MiniMax M3 Closes the Frontier Gap: Chinese Open-Weights Model Challenges GPT-4.5 and Claude Opus
Key Takeaways
- ▸MiniMax M3 is the first open-weights model to genuinely compete with frontier models like GPT-4.5 and Claude Opus across multiple task categories
- ▸MiniMax Sparse Attention enables practical use of the 1M context window with claimed 9–15x speedup improvements while maintaining quality
- ▸Aggressive pricing ($0.60/$2.40 per million tokens with launch discount) positions M3 at 1/10th to 1/20th the cost of frontier models
Summary
MiniMax launched M3, an open-weights multimodal large language model on June 1, 2026, that marks a significant step forward for non-frontier models. The 1-million-token-context model introduces MiniMax Sparse Attention (MSA), a mechanism that claims to deliver a 9x speedup on prefill and 15x on decode while maintaining quality—making the massive context window practically usable, not just theoretically available. Available immediately via the MiniMax API, OpenRouter, and launch partners at $0.60/$2.40 per million tokens (with a 50% launch discount), M3 is priced a tenth to a twentieth of closed frontier models.
Tested against standard benchmarks including website design, code generation, and domain-specific tasks, M3 delivered results comparable to GPT-4.5 and Anthropic's Claude Opus according to independent reviewer gkmcd. The model natively handles text, image, and video inputs, with text output.
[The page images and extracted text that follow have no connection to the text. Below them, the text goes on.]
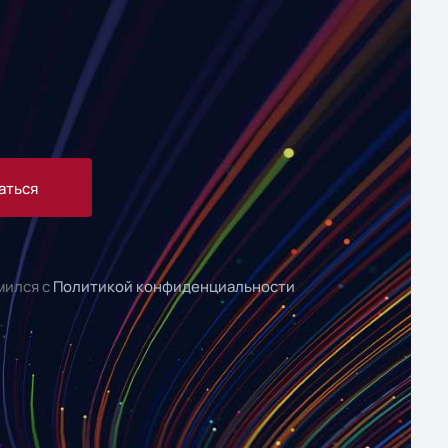
аться
мился с
Политикой конфиденциальности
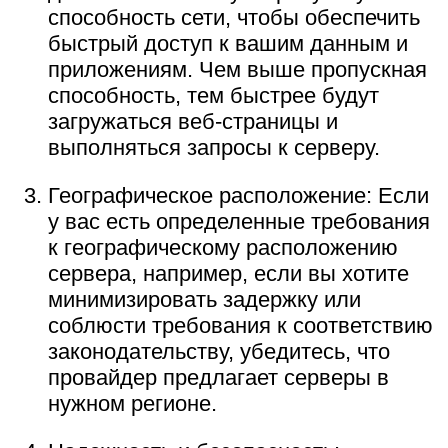
способность сети, чтобы обеспечить
быстрый доступ к вашим данным и
приложениям. Чем выше пропускная
способность, тем быстрее будут
загружаться веб-страницы и
выполняться запросы к серверу.
Географическое расположение: Если
у вас есть определенные требования
к географическому расположению
сервера, например, если вы хотите
минимизировать задержку или
соблюсти требования к соответствию
законодательству, убедитесь, что
провайдер предлагает серверы в
нужном регионе.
However, MiniMax has not yet disclosed the model's parameter count, and while the model is called "open-weights," the weights were not publicly available at launch—though MiniMax promised release to Hugging Face within 10 days of announcement.
- Model is immediately available via MiniMax API and OpenRouter, though full open-source release is still pending
Editorial Opinion
M3 represents a inflection point: the open-weights model tier is finally catching up to closed frontier models not just in raw capability but in practical usability. The sparse attention breakthrough makes the difference between a million-token context being a spec-sheet gimmick and an actual architectural advantage. If the performance claims hold under real load and the weights do land on Hugging Face on schedule, this could accelerate the timeline for commodity LLM applications moving away from closed APIs.